Dia de clássico decisivo, é hora de aliviar a tensão de torcedores do Náutico e do Sport. Chega de nervosismo. Vamos ajudar os adeptos dos dois clubes a se descontraírem, contando duas histórias engraçadas sobre um dos duelos mais antigos do futebol brasileiro, dentro do espírito que norteia este blog.

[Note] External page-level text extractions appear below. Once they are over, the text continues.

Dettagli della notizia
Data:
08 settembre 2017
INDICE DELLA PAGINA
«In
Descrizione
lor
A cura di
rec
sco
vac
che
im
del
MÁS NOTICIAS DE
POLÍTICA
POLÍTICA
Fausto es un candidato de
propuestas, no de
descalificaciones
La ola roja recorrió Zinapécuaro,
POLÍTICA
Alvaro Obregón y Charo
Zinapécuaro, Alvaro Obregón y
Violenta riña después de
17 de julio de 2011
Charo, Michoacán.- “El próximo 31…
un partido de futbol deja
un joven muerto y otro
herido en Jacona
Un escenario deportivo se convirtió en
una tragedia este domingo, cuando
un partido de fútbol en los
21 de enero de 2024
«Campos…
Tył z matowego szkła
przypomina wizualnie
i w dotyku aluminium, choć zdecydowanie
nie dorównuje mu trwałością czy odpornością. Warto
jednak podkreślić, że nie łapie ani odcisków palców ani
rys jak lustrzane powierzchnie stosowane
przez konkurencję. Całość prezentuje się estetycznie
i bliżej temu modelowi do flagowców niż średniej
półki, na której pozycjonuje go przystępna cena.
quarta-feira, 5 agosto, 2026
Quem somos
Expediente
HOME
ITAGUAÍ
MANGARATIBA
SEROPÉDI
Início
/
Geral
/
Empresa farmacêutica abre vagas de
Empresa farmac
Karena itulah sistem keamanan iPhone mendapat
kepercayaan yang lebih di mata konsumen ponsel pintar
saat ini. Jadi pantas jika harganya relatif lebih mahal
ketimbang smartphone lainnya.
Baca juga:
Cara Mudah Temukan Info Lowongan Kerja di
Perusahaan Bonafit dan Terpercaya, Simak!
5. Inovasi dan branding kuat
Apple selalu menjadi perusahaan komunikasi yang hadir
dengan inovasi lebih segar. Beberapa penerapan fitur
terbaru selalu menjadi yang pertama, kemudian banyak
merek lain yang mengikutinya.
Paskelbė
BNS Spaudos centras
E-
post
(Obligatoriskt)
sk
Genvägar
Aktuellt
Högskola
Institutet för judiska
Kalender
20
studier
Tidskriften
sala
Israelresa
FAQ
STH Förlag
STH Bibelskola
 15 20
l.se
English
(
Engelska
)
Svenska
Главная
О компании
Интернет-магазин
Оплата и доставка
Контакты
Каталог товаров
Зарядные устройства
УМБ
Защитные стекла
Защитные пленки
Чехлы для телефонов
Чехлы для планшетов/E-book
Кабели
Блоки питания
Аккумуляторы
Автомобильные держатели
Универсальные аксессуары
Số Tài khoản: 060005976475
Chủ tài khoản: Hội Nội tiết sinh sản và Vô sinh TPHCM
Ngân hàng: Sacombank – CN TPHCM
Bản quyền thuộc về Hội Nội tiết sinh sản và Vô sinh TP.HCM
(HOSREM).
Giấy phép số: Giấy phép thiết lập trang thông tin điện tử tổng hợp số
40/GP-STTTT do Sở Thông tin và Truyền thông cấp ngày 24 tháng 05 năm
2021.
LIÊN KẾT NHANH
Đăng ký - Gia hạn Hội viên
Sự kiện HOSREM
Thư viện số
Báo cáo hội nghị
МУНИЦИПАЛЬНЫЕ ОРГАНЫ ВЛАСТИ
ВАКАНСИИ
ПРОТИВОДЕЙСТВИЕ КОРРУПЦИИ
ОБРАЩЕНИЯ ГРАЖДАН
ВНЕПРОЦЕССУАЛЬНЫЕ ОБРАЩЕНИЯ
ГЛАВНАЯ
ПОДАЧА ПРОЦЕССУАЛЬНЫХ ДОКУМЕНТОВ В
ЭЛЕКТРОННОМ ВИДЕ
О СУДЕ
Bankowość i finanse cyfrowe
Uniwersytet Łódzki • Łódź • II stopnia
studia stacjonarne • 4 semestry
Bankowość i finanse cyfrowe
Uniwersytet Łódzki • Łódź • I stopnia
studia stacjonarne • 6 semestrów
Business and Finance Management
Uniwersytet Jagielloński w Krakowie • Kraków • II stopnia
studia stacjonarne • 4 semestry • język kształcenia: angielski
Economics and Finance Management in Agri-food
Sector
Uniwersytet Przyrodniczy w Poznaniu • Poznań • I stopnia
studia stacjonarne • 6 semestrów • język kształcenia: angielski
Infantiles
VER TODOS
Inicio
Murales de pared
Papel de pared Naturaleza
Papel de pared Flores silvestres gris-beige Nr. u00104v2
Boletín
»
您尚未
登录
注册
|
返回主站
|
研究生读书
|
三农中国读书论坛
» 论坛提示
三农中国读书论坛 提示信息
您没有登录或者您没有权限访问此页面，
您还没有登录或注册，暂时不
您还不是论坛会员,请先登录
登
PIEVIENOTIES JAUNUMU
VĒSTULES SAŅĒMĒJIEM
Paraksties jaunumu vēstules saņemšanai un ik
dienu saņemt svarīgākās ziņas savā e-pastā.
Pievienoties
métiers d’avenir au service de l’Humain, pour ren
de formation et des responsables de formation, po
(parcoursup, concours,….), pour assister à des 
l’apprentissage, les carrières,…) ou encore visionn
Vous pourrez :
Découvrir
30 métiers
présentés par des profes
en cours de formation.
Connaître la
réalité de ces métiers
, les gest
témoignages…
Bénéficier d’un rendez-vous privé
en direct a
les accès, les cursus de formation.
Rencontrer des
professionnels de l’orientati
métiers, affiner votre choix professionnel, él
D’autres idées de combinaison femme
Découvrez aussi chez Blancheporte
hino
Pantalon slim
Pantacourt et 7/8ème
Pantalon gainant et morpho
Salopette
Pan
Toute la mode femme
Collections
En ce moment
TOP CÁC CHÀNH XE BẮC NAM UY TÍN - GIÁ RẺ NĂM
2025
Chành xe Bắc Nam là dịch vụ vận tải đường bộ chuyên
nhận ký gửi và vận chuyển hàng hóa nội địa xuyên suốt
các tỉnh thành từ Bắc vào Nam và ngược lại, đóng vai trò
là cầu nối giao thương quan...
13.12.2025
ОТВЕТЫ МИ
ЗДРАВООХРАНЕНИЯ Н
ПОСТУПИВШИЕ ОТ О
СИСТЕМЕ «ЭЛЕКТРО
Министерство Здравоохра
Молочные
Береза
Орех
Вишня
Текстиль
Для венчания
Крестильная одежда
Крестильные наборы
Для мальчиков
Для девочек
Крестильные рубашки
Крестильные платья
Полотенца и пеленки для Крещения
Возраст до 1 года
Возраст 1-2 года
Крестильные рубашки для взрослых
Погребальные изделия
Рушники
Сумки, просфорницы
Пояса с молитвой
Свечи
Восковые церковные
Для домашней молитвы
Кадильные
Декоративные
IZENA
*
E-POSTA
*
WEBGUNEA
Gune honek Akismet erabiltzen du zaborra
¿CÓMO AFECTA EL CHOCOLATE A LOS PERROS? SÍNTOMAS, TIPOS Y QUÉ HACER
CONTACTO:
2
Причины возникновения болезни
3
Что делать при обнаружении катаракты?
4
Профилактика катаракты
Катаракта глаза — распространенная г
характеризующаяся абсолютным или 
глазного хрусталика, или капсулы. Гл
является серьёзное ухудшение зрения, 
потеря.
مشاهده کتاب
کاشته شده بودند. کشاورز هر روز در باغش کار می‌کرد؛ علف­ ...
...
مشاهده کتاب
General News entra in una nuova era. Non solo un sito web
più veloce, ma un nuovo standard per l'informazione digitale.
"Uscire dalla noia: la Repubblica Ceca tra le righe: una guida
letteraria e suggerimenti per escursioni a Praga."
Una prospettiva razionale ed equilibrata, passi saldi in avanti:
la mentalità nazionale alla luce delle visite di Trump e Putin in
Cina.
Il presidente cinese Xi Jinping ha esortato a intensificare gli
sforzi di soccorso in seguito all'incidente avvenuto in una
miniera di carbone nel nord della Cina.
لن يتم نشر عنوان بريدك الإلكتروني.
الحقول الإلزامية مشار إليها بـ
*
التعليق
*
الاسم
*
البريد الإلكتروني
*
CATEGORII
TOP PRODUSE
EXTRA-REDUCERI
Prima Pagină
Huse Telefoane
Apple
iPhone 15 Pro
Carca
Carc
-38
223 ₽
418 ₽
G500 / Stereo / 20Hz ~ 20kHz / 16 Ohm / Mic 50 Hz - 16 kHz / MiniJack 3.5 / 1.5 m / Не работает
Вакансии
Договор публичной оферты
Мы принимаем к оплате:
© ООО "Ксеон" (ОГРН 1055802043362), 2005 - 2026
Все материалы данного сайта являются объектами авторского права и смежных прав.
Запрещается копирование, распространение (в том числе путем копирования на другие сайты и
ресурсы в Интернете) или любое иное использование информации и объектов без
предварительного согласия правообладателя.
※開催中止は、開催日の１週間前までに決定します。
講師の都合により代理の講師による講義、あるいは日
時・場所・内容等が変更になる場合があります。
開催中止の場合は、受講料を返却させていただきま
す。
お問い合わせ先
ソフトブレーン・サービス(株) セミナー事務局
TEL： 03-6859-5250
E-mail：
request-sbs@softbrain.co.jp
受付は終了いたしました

Sempre trazemos relatos de fatos verdadeiros, procurando explorar o lado pitoresco e humorístico, tão ao gosto da galera. É isso o que estamos fazendo. São dois casos, ambos tendo como protagonista o famoso Trio CBF, formado por três dirigentes do Sport, cuja finalidade era realizar a tradicional greia para fazer rir e tirar o sossego do seu tradicional adversário.

 



O JOGO DO BODE

Hexacampeão pernambucano, o Náutico, em 1969, tentava o heptacampeonato, embora estivesse nas últimas, dando mostras de que já não tinha fôlego para tanto. Terminaria sendo desbancado pelo Santa Cruz, que iniciaria a trajetória do pentacampeonato. Na pior, o Sport mudava constantemente de técnico e de jogadores para, no fim, ver os outros fazerem a festa.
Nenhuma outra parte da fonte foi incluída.